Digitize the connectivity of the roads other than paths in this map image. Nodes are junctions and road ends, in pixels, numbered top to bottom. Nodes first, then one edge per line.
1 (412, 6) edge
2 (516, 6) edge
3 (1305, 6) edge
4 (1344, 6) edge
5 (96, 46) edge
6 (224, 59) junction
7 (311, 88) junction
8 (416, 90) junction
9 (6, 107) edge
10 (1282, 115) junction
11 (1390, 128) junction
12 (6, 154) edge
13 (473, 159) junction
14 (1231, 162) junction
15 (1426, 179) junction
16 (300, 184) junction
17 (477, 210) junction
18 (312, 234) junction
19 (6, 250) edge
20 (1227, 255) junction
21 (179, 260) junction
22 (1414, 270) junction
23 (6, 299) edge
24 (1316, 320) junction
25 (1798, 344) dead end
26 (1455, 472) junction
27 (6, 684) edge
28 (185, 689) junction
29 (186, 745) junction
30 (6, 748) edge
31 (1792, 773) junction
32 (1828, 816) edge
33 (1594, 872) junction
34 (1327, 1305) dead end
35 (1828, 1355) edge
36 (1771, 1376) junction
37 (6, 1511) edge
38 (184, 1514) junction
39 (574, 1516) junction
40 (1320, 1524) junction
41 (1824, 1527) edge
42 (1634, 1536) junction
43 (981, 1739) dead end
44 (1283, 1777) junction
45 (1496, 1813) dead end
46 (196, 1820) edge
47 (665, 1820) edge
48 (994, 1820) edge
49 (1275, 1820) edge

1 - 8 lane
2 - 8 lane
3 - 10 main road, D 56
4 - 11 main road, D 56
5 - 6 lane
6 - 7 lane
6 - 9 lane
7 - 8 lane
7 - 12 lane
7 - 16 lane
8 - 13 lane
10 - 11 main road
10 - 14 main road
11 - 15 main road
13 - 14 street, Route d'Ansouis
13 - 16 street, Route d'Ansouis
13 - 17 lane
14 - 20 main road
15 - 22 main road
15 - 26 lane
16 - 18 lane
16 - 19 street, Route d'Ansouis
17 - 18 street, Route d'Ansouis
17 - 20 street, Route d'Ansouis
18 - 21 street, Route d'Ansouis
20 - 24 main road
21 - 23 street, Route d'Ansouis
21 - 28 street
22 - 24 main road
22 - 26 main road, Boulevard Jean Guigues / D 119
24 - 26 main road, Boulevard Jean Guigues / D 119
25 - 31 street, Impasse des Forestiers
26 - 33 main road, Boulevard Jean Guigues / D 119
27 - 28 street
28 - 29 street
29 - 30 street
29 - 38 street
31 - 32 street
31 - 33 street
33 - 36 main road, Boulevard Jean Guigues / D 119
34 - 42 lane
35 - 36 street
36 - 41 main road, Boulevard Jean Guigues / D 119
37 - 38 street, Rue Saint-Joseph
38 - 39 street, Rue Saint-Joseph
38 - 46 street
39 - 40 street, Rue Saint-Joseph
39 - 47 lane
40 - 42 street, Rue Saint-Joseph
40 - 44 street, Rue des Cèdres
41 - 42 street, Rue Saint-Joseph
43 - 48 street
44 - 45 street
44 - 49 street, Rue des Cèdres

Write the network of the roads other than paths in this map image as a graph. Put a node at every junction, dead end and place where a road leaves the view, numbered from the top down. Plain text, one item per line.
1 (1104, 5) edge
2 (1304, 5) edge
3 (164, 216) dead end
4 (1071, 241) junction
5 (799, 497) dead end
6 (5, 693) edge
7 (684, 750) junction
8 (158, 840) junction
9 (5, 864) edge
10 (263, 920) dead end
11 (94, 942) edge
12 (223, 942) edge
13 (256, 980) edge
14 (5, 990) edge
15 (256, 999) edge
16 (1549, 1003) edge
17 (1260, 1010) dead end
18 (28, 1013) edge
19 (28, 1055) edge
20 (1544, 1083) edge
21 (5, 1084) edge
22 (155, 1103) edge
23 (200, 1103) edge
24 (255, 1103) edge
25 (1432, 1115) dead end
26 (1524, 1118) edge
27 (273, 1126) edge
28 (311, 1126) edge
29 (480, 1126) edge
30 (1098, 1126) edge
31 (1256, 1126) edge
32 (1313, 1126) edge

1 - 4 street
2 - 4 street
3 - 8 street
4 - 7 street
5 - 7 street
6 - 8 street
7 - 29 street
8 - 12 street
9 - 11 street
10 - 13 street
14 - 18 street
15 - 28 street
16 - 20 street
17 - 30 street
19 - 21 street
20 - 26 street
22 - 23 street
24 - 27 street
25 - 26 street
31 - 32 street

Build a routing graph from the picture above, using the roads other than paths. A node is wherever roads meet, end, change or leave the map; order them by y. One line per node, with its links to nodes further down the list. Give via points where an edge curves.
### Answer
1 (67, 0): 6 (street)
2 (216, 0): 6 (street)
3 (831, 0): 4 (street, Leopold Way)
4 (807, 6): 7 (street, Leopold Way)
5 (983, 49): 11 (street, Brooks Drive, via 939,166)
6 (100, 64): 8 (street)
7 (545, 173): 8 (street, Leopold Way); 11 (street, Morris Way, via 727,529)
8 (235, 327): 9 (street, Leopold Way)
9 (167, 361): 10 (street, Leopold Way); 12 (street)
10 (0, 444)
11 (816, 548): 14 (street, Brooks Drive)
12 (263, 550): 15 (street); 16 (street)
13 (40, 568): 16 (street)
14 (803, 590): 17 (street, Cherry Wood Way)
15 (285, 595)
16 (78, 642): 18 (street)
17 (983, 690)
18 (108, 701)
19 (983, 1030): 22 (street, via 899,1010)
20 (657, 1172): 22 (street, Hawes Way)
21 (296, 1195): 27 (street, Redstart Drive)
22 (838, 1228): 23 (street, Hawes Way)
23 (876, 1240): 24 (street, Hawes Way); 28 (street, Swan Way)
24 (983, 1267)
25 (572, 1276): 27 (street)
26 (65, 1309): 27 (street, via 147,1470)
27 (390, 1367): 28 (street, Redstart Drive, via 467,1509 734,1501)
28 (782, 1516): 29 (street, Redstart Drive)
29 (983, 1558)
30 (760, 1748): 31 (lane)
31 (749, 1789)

:: THE TASK ::
An exact copy of every entry above is the expected answer.

:: EXERCISE ANSWER ::
Digitize the connectivity of the roads other than paths in this map image. Nodes are junctions and road ends, in pixels, numbered top to bottom. Nodes first, then one edge per line.
1 (412, 6) edge
2 (516, 6) edge
3 (1305, 6) edge
4 (1344, 6) edge
5 (96, 46) edge
6 (224, 59) junction
7 (311, 88) junction
8 (416, 90) junction
9 (6, 107) edge
10 (1282, 115) junction
11 (1390, 128) junction
12 (6, 154) edge
13 (473, 159) junction
14 (1231, 162) junction
15 (1426, 179) junction
16 (300, 184) junction
17 (477, 210) junction
18 (312, 234) junction
19 (6, 250) edge
20 (1227, 255) junction
21 (179, 260) junction
22 (1414, 270) junction
23 (6, 299) edge
24 (1316, 320) junction
25 (1798, 344) dead end
26 (1455, 472) junction
27 (6, 684) edge
28 (185, 689) junction
29 (186, 745) junction
30 (6, 748) edge
31 (1792, 773) junction
32 (1828, 816) edge
33 (1594, 872) junction
34 (1327, 1305) dead end
35 (1828, 1355) edge
36 (1771, 1376) junction
37 (6, 1511) edge
38 (184, 1514) junction
39 (574, 1516) junction
40 (1320, 1524) junction
41 (1824, 1527) edge
42 (1634, 1536) junction
43 (981, 1739) dead end
44 (1283, 1777) junction
45 (1496, 1813) dead end
46 (196, 1820) edge
47 (665, 1820) edge
48 (994, 1820) edge
49 (1275, 1820) edge

1 - 8 lane
2 - 8 lane
3 - 10 main road, D 56
4 - 11 main road, D 56
5 - 6 lane
6 - 7 lane
6 - 9 lane
7 - 8 lane
7 - 12 lane
7 - 16 lane
8 - 13 lane
10 - 11 main road
10 - 14 main road
11 - 15 main road
13 - 14 street, Route d'Ansouis
13 - 16 street, Route d'Ansouis
13 - 17 lane
14 - 20 main road
15 - 22 main road
15 - 26 lane
16 - 18 lane
16 - 19 street, Route d'Ansouis
17 - 18 street, Route d'Ansouis
17 - 20 street, Route d'Ansouis
18 - 21 street, Route d'Ansouis
20 - 24 main road
21 - 23 street, Route d'Ansouis
21 - 28 street
22 - 24 main road
22 - 26 main road, Boulevard Jean Guigues / D 119
24 - 26 main road, Boulevard Jean Guigues / D 119
25 - 31 street, Impasse des Forestiers
26 - 33 main road, Boulevard Jean Guigues / D 119
27 - 28 street
28 - 29 street
29 - 30 street
29 - 38 street
31 - 32 street
31 - 33 street
33 - 36 main road, Boulevard Jean Guigues / D 119
34 - 42 lane
35 - 36 street
36 - 41 main road, Boulevard Jean Guigues / D 119
37 - 38 street, Rue Saint-Joseph
38 - 39 street, Rue Saint-Joseph
38 - 46 street
39 - 40 street, Rue Saint-Joseph
39 - 47 lane
40 - 42 street, Rue Saint-Joseph
40 - 44 street, Rue des Cèdres
41 - 42 street, Rue Saint-Joseph
43 - 48 street
44 - 45 street
44 - 49 street, Rue des Cèdres

Write the network of the roads other than paths in this map image as a graph. Put a node at every junction, dead end and place where a road leaves the view, numbered from the top down. Plain text, one item per line.
1 (1104, 5) edge
2 (1304, 5) edge
3 (164, 216) dead end
4 (1071, 241) junction
5 (799, 497) dead end
6 (5, 693) edge
7 (684, 750) junction
8 (158, 840) junction
9 (5, 864) edge
10 (263, 920) dead end
11 (94, 942) edge
12 (223, 942) edge
13 (256, 980) edge
14 (5, 990) edge
15 (256, 999) edge
16 (1549, 1003) edge
17 (1260, 1010) dead end
18 (28, 1013) edge
19 (28, 1055) edge
20 (1544, 1083) edge
21 (5, 1084) edge
22 (155, 1103) edge
23 (200, 1103) edge
24 (255, 1103) edge
25 (1432, 1115) dead end
26 (1524, 1118) edge
27 (273, 1126) edge
28 (311, 1126) edge
29 (480, 1126) edge
30 (1098, 1126) edge
31 (1256, 1126) edge
32 (1313, 1126) edge

1 - 4 street
2 - 4 street
3 - 8 street
4 - 7 street
5 - 7 street
6 - 8 street
7 - 29 street
8 - 12 street
9 - 11 street
10 - 13 street
14 - 18 street
15 - 28 street
16 - 20 street
17 - 30 street
19 - 21 street
20 - 26 street
22 - 23 street
24 - 27 street
25 - 26 street
31 - 32 street

Build a routing graph from the picture above, using the roads other than paths. A node is wherever roads meet, end, change or leave the map; order them by y. One line per node, with its links to nodes further down the list. Give via points where an edge curves.
### Answer
1 (67, 0): 6 (street)
2 (216, 0): 6 (street)
3 (831, 0): 4 (street, Leopold Way)
4 (807, 6): 7 (street, Leopold Way)
5 (983, 49): 11 (street, Brooks Drive, via 939,166)
6 (100, 64): 8 (street)
7 (545, 173): 8 (street, Leopold Way); 11 (street, Morris Way, via 727,529)
8 (235, 327): 9 (street, Leopold Way)
9 (167, 361): 10 (street, Leopold Way); 12 (street)
10 (0, 444)
11 (816, 548): 14 (street, Brooks Drive)
12 (263, 550): 15 (street); 16 (street)
13 (40, 568): 16 (street)
14 (803, 590): 17 (street, Cherry Wood Way)
15 (285, 595)
16 (78, 642): 18 (street)
17 (983, 690)
18 (108, 701)
19 (983, 1030): 22 (street, via 899,1010)
20 (657, 1172): 22 (street, Hawes Way)
21 (296, 1195): 27 (street, Redstart Drive)
22 (838, 1228): 23 (street, Hawes Way)
23 (876, 1240): 24 (street, Hawes Way); 28 (street, Swan Way)
24 (983, 1267)
25 (572, 1276): 27 (street)
26 (65, 1309): 27 (street, via 147,1470)
27 (390, 1367): 28 (street, Redstart Drive, via 467,1509 734,1501)
28 (782, 1516): 29 (street, Redstart Drive)
29 (983, 1558)
30 (760, 1748): 31 (lane)
31 (749, 1789)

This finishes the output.